** Opening Selected extract block **

Title XII authorizes the Secretary of the United States Department of the Treasury to create multi-year grant programs designed to encourage Title XII’s targeted group, low-to-moderate income individuals, to utilize mainstream financial products and services. Title XII also authorizes participating institutions to issue small-dollar loans to targeted individuals and provide them with the financial counseling necessary to conduct transactions and manage their accounts. In effect, Title XII attempts to minimize the exposure of low-to-moderate income individuals to predatory lenders by diminishing their need to use non-traditional financial products and services, such as pay-day loans and cash advances
Title XII was enacted to provide millions of low-to-moderate income individuals living in the United States the opportunity to access and utilize appropriate mainstream financial products and services. See 12 U.S.C. § 5621.

** Closing Selected extract block **

_What the task requires_
Please answer these questions from the Title XII passage:
(a) Whom does Title XII authorize to create multi-year grant programs?
(b) What two non-traditional financial products does the passage name as examples?
(c) What section of the U.S. Code does the passage cite?

** Opening Given records block **

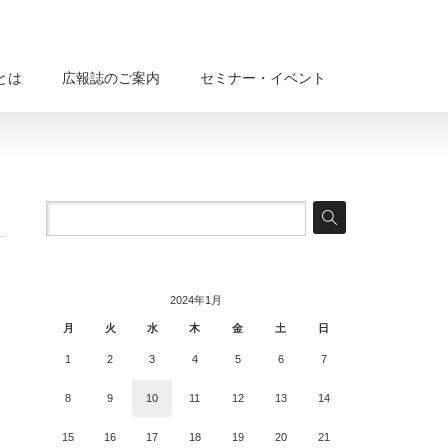
Aとは
広報誌のご案内
セミナー・イベント
2024年1月
月
火
水
木
金
土
日
1
2
3
4
5
6
7
8
9
10
11
12
13
14
15
16
17
18
19
20
21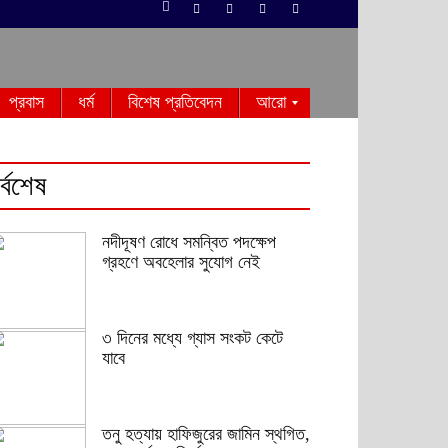
প্রবাস
ধর্ম
বিশেষ প্রতিবেদন
আরো
র্বশেষ
নদীদূষণ রোধে সমন্বিত পদক্ষেপ
গ্রহণে অবহেলার সুযোগ নেই
৩ দিনের মধ্যে গ্যাস সংকট কেটে
যাবে
তনু হত্যায় হাফিজুরের জামিন স্থগিত,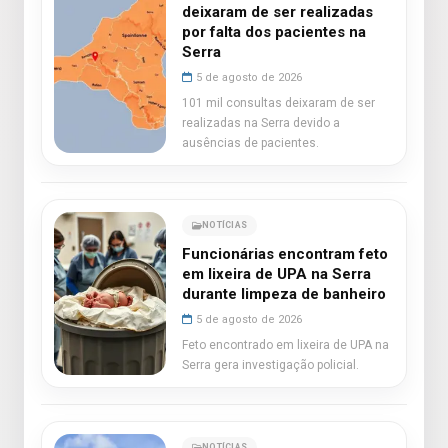
deixaram de ser realizadas
por falta dos pacientes na
Serra
5 de agosto de 2026
101 mil consultas deixaram de ser
realizadas na Serra devido a
ausências de pacientes.
NOTÍCIAS
Funcionárias encontram feto
em lixeira de UPA na Serra
durante limpeza de banheiro
5 de agosto de 2026
Feto encontrado em lixeira de UPA na
Serra gera investigação policial.
NOTÍCIAS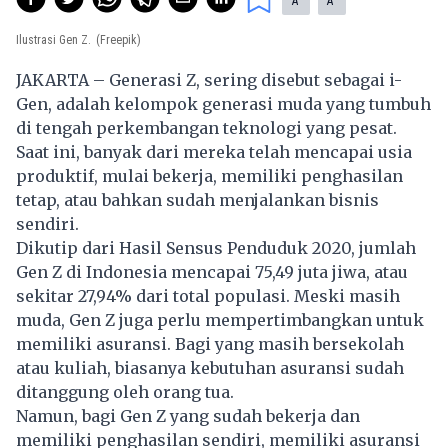
A
A
Ilustrasi Gen Z.
(Freepik)
JAKARTA – Generasi Z, sering disebut sebagai i-
Gen, adalah kelompok generasi muda yang tumbuh
di tengah perkembangan teknologi yang pesat.
Saat ini, banyak dari mereka telah mencapai usia
produktif, mulai bekerja, memiliki penghasilan
tetap, atau bahkan sudah menjalankan bisnis
sendiri.
Dikutip dari Hasil Sensus Penduduk 2020, jumlah
Gen Z di Indonesia mencapai 75,49 juta jiwa, atau
sekitar 27,94% dari total populasi. Meski masih
muda, Gen Z juga perlu mempertimbangkan untuk
memiliki
asuransi
. Bagi yang masih bersekolah
atau kuliah, biasanya kebutuhan asuransi sudah
ditanggung oleh orang tua.
Namun, bagi Gen Z yang sudah bekerja dan
memiliki penghasilan sendiri, memiliki asuransi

** Closing Given records block **

_Task output_
(a) The Secretary of the United States Department of the Treasury
(b) Pay-day loans and cash advances
(c) 12 U.S.C. § 5621